### Action item a
In the listing, repeat word for word the lines starting at the one containing "Louisiana Fuera De Servicio" and ending at the one containing "SEGUIR LEYENDO", including both of those lines.

### Reading text
····················

By most accounts, the Chicago and Emory teams have much in common.
They are the top two teams in the UAA and two of the top four in the country, and both are widely considered to be contenders for the national title. They finished third and fourth at last year’s NCAA’s, and members of both teams laid claim to the singles and doubles titles.
Heading into this weekend’s UAA Championships, however, one difference stands out. Emory has won the UAA title every season in the conference’s 22-year existence; Chicago has never finished better than third.
This year, second-year Kendra Higgins and company are looking to change that trend.
“It would mean a lot [to win],” Higgins said. “It’s one step closer to the national championship.”
The two teams, with Emory ranked first and Chicago second, stand at opposite ends of the eight-team bracket. Similar circumstances set up their only other meeting this year when the Eagles triumphed 6–3 to win the ITA Indoor Championship in March.
That match was the latest installment of a series of matches that has pitted Emory and Chicago against each other four times over the past two seasons. Over that time, the Eagles have beaten the Maroons on nearly every stage of competition: a regular-season match in March of last year, last year’s UAA semifinals, and the third-place match of last year’s NCAA tournament, as well as the latest clash at Indoors.
“It’s definitely been close, really close, down to wire,” Emory head coach Amy Bryant said. “It’s great that we’ve been able to pull out these tight matches, but…if we blink, the match could be over in the wrong direction.”
Chicago has been the team headed in the right direction over the past few weeks. The Maroons enter this weekend having won seven consecutive matches, including key victories over Gustavus Adolphus and Denison. Once ranked second in the country on the strength of 14 straight D-III wins to start the season, the Eagles have stumbled of late, falling to Washington & Lee and Williams in the Fab Five Tournament at the end of March.
“We were really disappointed with the way we played in those matches,” Bryant said. “We definitely feel like we should have beaten one of those teams and had the ability to beat the other, but it was a good eye-opener for us for sure, that we can’t rest on our laurels and have to keep the intensity up 100 percent.”
Past results aside, the Maroons and Eagles each have championship potential based on the talent that fills both rosters.

····················

### Recorded data
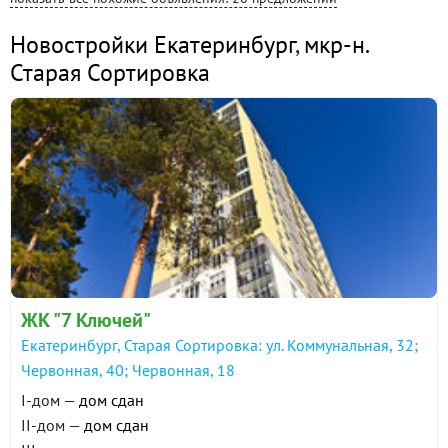
Новостройки Екатеринбург
,
мкр-н.
Старая Сортировка
ЖК "7 Ключей"
Екатеринбург, Старая Сортировка: ул. Коммунальная, 32;
Червонная, 40; Червонная, 18
I-дом —
дом сдан
II-дом —
дом сдан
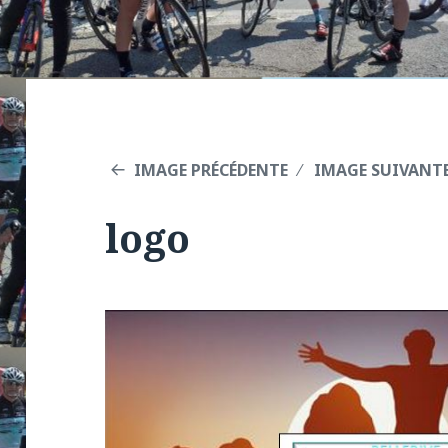
IMAGE PRÉCÉDENTE
IMAGE SUIVANT
logo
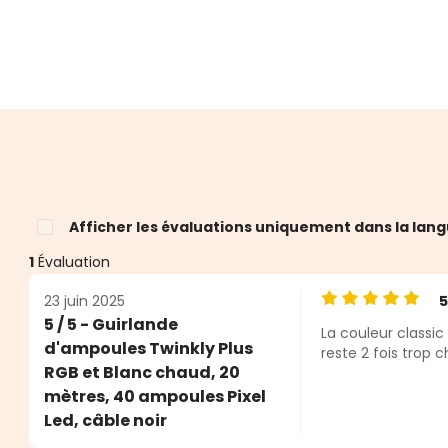
Afficher les évaluations uniquement dans la lang
1
Évaluation
23 juin 2025
Note moyenne de
5 / 5 - Guirlande
La couleur classic
d'ampoules Twinkly Plus
reste 2 fois trop c
RGB et Blanc chaud, 20
mètres, 40 ampoules Pixel
Led, câble noir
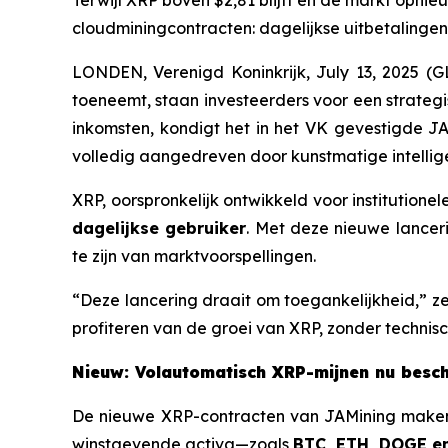
Terwijl XRP boven $2,81 blijft en de markt opni
cloudminingcontracten: dagelijkse uitbetalinge
LONDEN, Verenigd Koninkrijk, July 13, 2025
toeneemt, staan investeerders voor een strateg
inkomsten, kondigt het in het VK gevestigde
volledig aangedreven door kunstmatige intellige
XRP, oorspronkelijk ontwikkeld voor institution
dagelijkse gebruiker
. Met deze nieuwe lancer
te zijn van marktvoorspellingen.
“Deze lancering draait om toegankelijkheid,” 
profiteren van de groei van XRP, zonder technisc
Nieuw: Volautomatisch XRP-mijnen nu besc
De nieuwe XRP-contracten van JAMining make
winstgevende activa—zoals
BTC, ETH, DOGE e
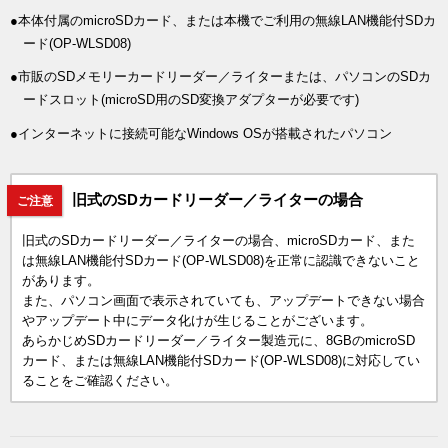
●本体付属のmicroSDカード、または本機でご利用の無線LAN機能付SDカ
ード(OP-WLSD08)
●市販のSDメモリーカードリーダー／ライターまたは、パソコンのSDカ
ードスロット(microSD用のSD変換アダプターが必要です)
●インターネットに接続可能なWindows OSが搭載されたパソコン
旧式のSDカードリーダー／ライターの場合
ご注意
旧式のSDカードリーダー／ライターの場合、microSDカード、また
は無線LAN機能付SDカード(OP-WLSD08)を正常に認識できないこと
があります。
また、パソコン画面で表示されていても、アップデートできない場合
やアップデート中にデータ化けが生じることがございます。
あらかじめSDカードリーダー／ライター製造元に、8GBのmicroSD
カード、または無線LAN機能付SDカード(OP-WLSD08)に対応してい
ることをご確認ください。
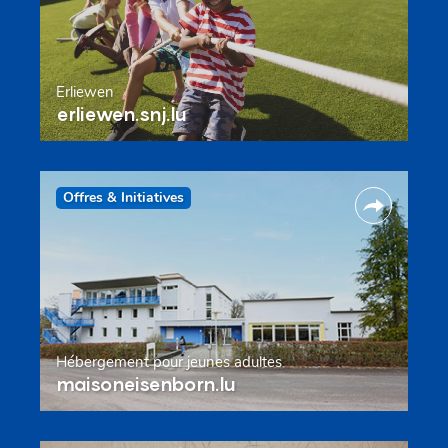
Erliewen
erliewen.snj.lu
Offres & Initiatives
Hébergement pour jeunes adultes
maisoneisenborn.lu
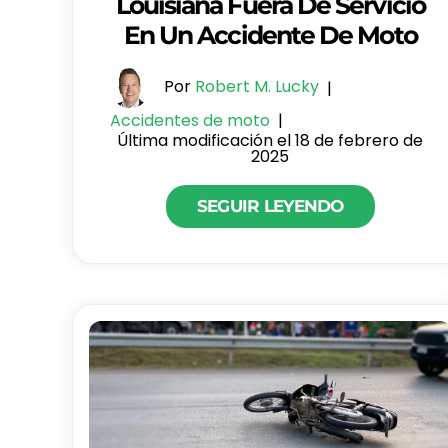
Louisiana Fuera De Servicio
En Un Accidente De Moto
Por
Robert M. Lucky
|
Accidentes de moto
|
Última modificación el 18 de febrero de
2025
SEGUIR LEYENDO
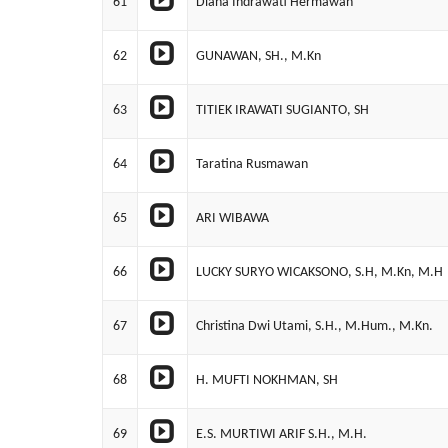
61
Diana Indrawati Hermawan
62
GUNAWAN, SH., M.Kn
63
TITIEK IRAWATI SUGIANTO, SH
64
Taratina Rusmawan
65
ARI WIBAWA
66
LUCKY SURYO WICAKSONO, S.H, M.Kn, M.H
67
Christina Dwi Utami, S.H., M.Hum., M.Kn.
68
H. MUFTI NOKHMAN, SH
69
E.S. MURTIWI ARIF S.H., M.H.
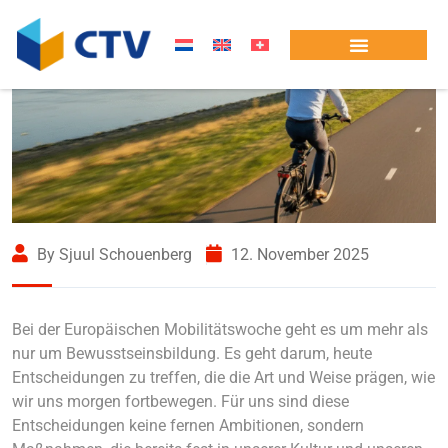
By Sjuul Schouenberg
12. November 2025
Bei der Europäischen Mobilitätswoche geht es um mehr als
nur um Bewusstseinsbildung. Es geht darum, heute
Entscheidungen zu treffen, die die Art und Weise prägen, wie
wir uns morgen fortbewegen. Für uns sind diese
Entscheidungen keine fernen Ambitionen, sondern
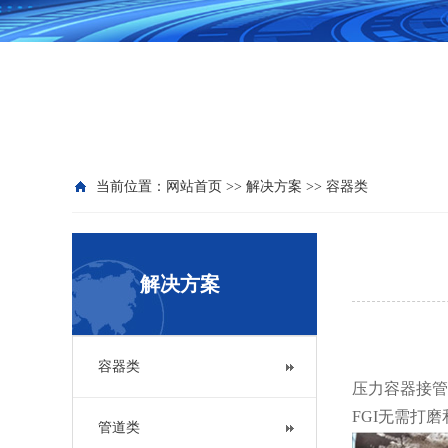
当前位置：
网站首页
>>
解决方案
>>
容器类
解决方案
容器类
压力容器接管
FGI无需打
管道类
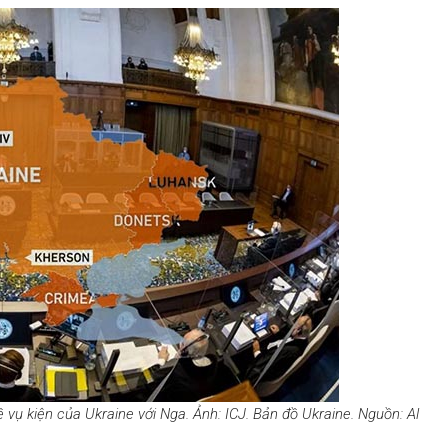
vụ kiện của Ukraine với Nga. Ảnh: ICJ. Bản đồ Ukraine. Nguồn: Al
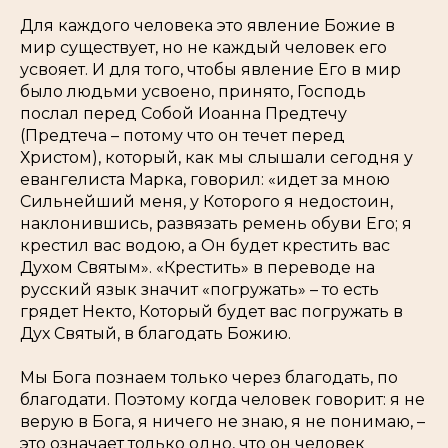
Для каждого человека это явление Божие в
мир существует, но не каждый человек его
усвояет. И для того, чтобы явление Его в мир
было людьми усвоено, принято, Господь
послал перед Собой Иоанна Предтечу
(Предтеча – потому что он течет перед
Христом), который, как мы слышали сегодня у
евангелиста Марка, говорил: «идет за мною
Сильнейший меня, у Которого я недостоин,
наклонившись, развязать ремень обуви Его; я
крестил вас водою, а Он будет крестить вас
Духом Святым». «Крестить» в переводе на
русский язык значит «погружать» – то есть
грядет Некто, Который будет вас погружать в
Дух Святый, в благодать Божию.
Мы Бога познаем только через благодать, по
благодати. Поэтому когда человек говорит: я не
верую в Бога, я ничего не знаю, я не понимаю, –
это означает только одно, что он человек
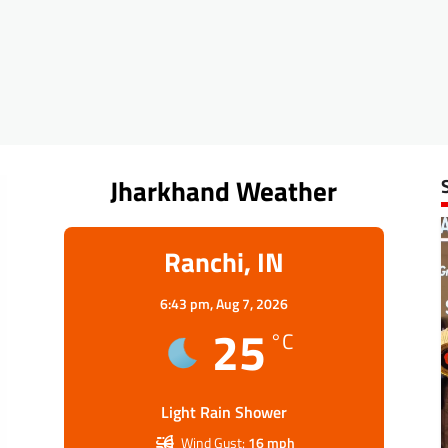
Jharkhand Weather
Ranchi, IN
6:43 pm,
Aug 7, 2026
25
°C
Light Rain Shower
Wind Gust:
16 mph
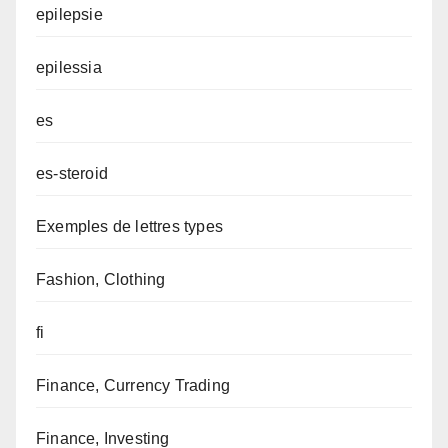
epilepsie
epilessia
es
es-steroid
Exemples de lettres types
Fashion, Clothing
fi
Finance, Currency Trading
Finance, Investing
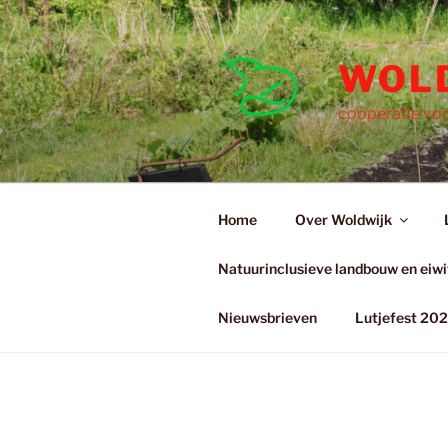
Ga
naar
de
WOL
inhoud
coöperatie voo
Home
Over Woldwijk
Natuurinclusieve landbouw en eiwit
Nieuwsbrieven
Lutjefest 20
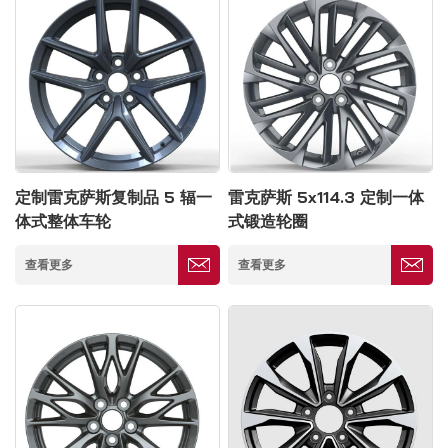
定制雷克萨斯复制品 5 辐一
雷克萨斯 5x114.3 定制一体
体式整体车轮
式锻造轮圈
查看更多
查看更多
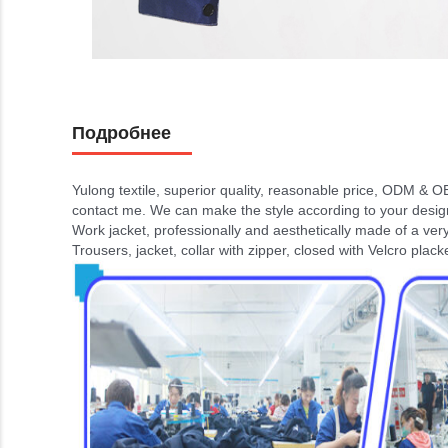
Подробнее
Yulong textile, superior quality, reasonable price, ODM & O
contact me. We can make the style according to your desig
Work jacket, professionally and aesthetically made of a v
Trousers, jacket, collar with zipper, closed with Velcro placke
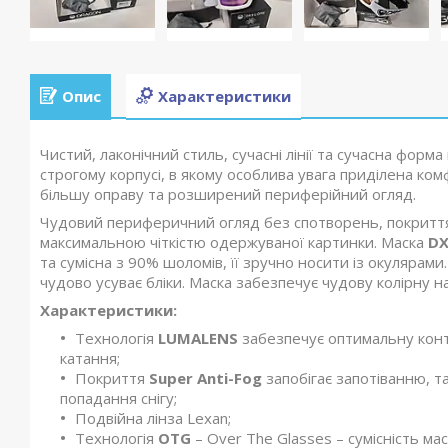
Опис
Характеристики
Чистий, лаконічний стиль, сучасні лінії та сучасна форм
строгому корпусі, в якому особлива увага приділена ком
більшу оправу та розширений периферійний огляд.
Чудовий периферичний огляд без спотворень, покрит
максимальною чіткістю одержуваної картинки. Маска
DX
та сумісна з 90% шоломів, її зручно носити із окулярами
чудово усуває бліки. Маска забезпечує чудову колірну н
Характеристики:
Технологія
LUMALENS
забезпечує оптимальну контр
катання;
Покриття
Super Anti-Fog
запобігає запотіванню, т
попадання снігу;
Подвійна лінза Lexan;
Технологія
OTG
– Over The Glasses – сумісність ма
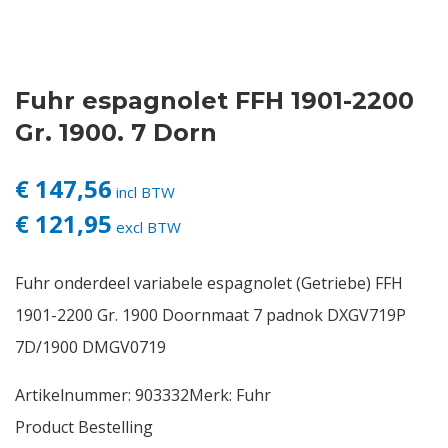
Contact
Fuhr espagnolet FFH 1901-2200
Login
Gr. 1900. 7 Dorn
Vacatures
€ 147,56
incl BTW
€ 121,95
excl BTW
Fuhr onderdeel variabele espagnolet (Getriebe) FFH
1901-2200 Gr. 1900 Doornmaat 7 padnok DXGV719P
7D/1900 DMGV0719
Artikelnummer:
903332
Merk:
Fuhr
Product Bestelling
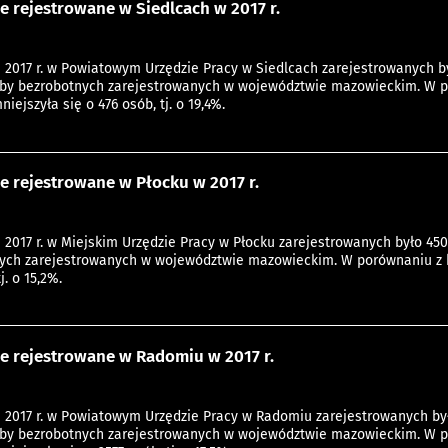
e rejestrowane w Siedlcach w 2017 r.
 2017 r. w Powiatowym Urzędzie Pracy w Siedlcach zarejestrowanych by
czby bezrobotnych zarejestrowanych w województwie mazowieckim. W po
iejszyła się o 476 osób, tj. o 19,4%.
e rejestrowane w Płocku w 2017 r.
 2017 r. w Miejskim Urzędzie Pracy w Płocku zarejestrowanych było 450
nych zarejestrowanych w województwie mazowieckim. W porównaniu z k
j. o 15,2%.
e rejestrowane w Radomiu w 2017 r.
 2017 r. w Powiatowym Urzędzie Pracy w Radomiu zarejestrowanych by
czby bezrobotnych zarejestrowanych w województwie mazowieckim. W po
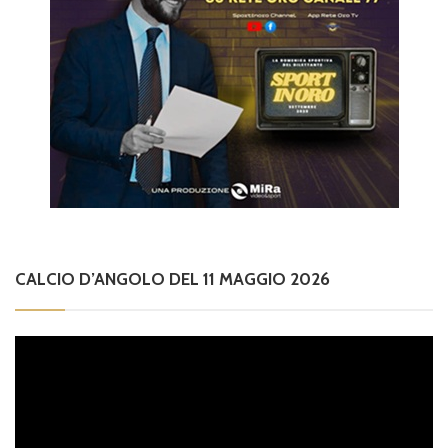
CALCIO D’ANGOLO DEL 11 MAGGIO 2026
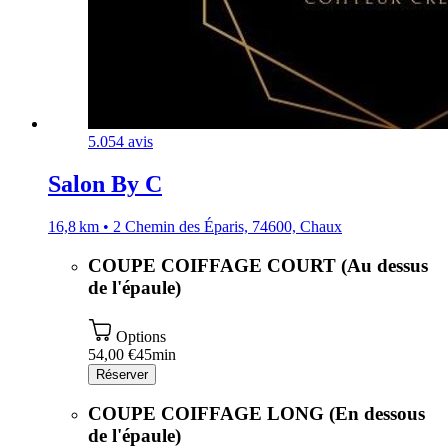
5.0
54 avis
Salon By C
16,8 km • 2 Chemin des Éparis, 74600, Chaux
COUPE COIFFAGE COURT (Au dessus
de l'épaule)
Options
54,00 €
45min
Réserver
COUPE COIFFAGE LONG (En dessous
de l'épaule)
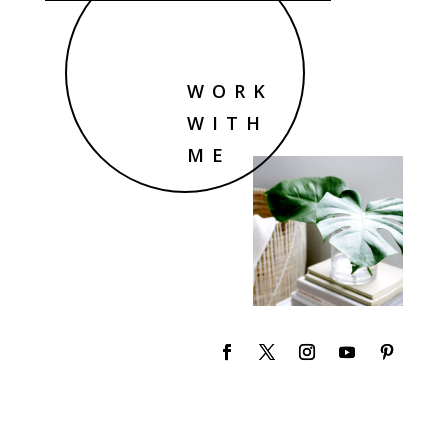
WORK
WITH
ME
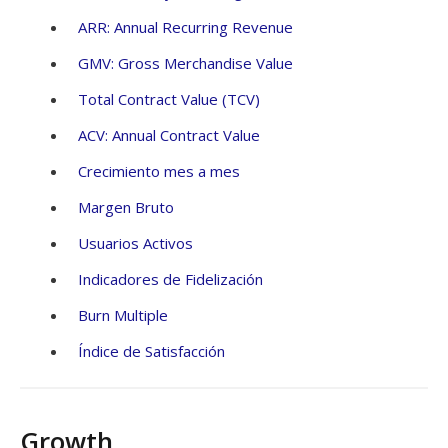
ARR: Annual Recurring Revenue
GMV: Gross Merchandise Value
Total Contract Value (TCV)
ACV: Annual Contract Value
Crecimiento mes a mes
Margen Bruto
Usuarios Activos
Indicadores de Fidelización
Burn Multiple
Índice de Satisfacción
Growth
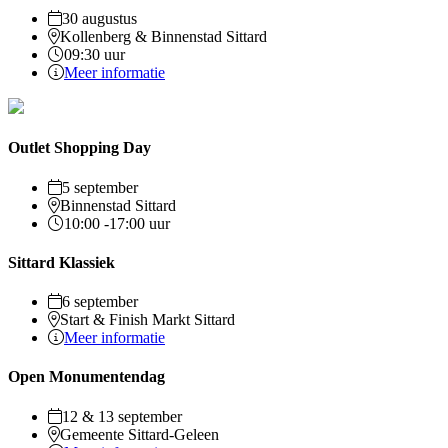
30 augustus
Kollenberg & Binnenstad Sittard
09:30 uur
Meer informatie
Outlet Shopping Day
5 september
Binnenstad Sittard
10:00 -17:00 uur
Sittard Klassiek
6 september
Start & Finish Markt Sittard
Meer informatie
Open Monumentendag
12 & 13 september
Gemeente Sittard-Geleen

····················

### Action item b
From the article on the Chicago and Emory teams, reproduce word for word the passage starting at "Heading into this" and ending at "change that trend.".

### Task solution a
Louisiana Fuera De Servicio
En Un Accidente De Moto
Por
Robert M. Lucky
|
Accidentes de moto
|
Última modificación el 18 de febrero de
2025
SEGUIR LEYENDO

### Task solution b
Heading into this weekend’s UAA Championships, however, one difference stands out. Emory has won the UAA title every season in the conference’s 22-year existence; Chicago has never finished better than third.
This year, second-year Kendra Higgins and company are looking to change that trend.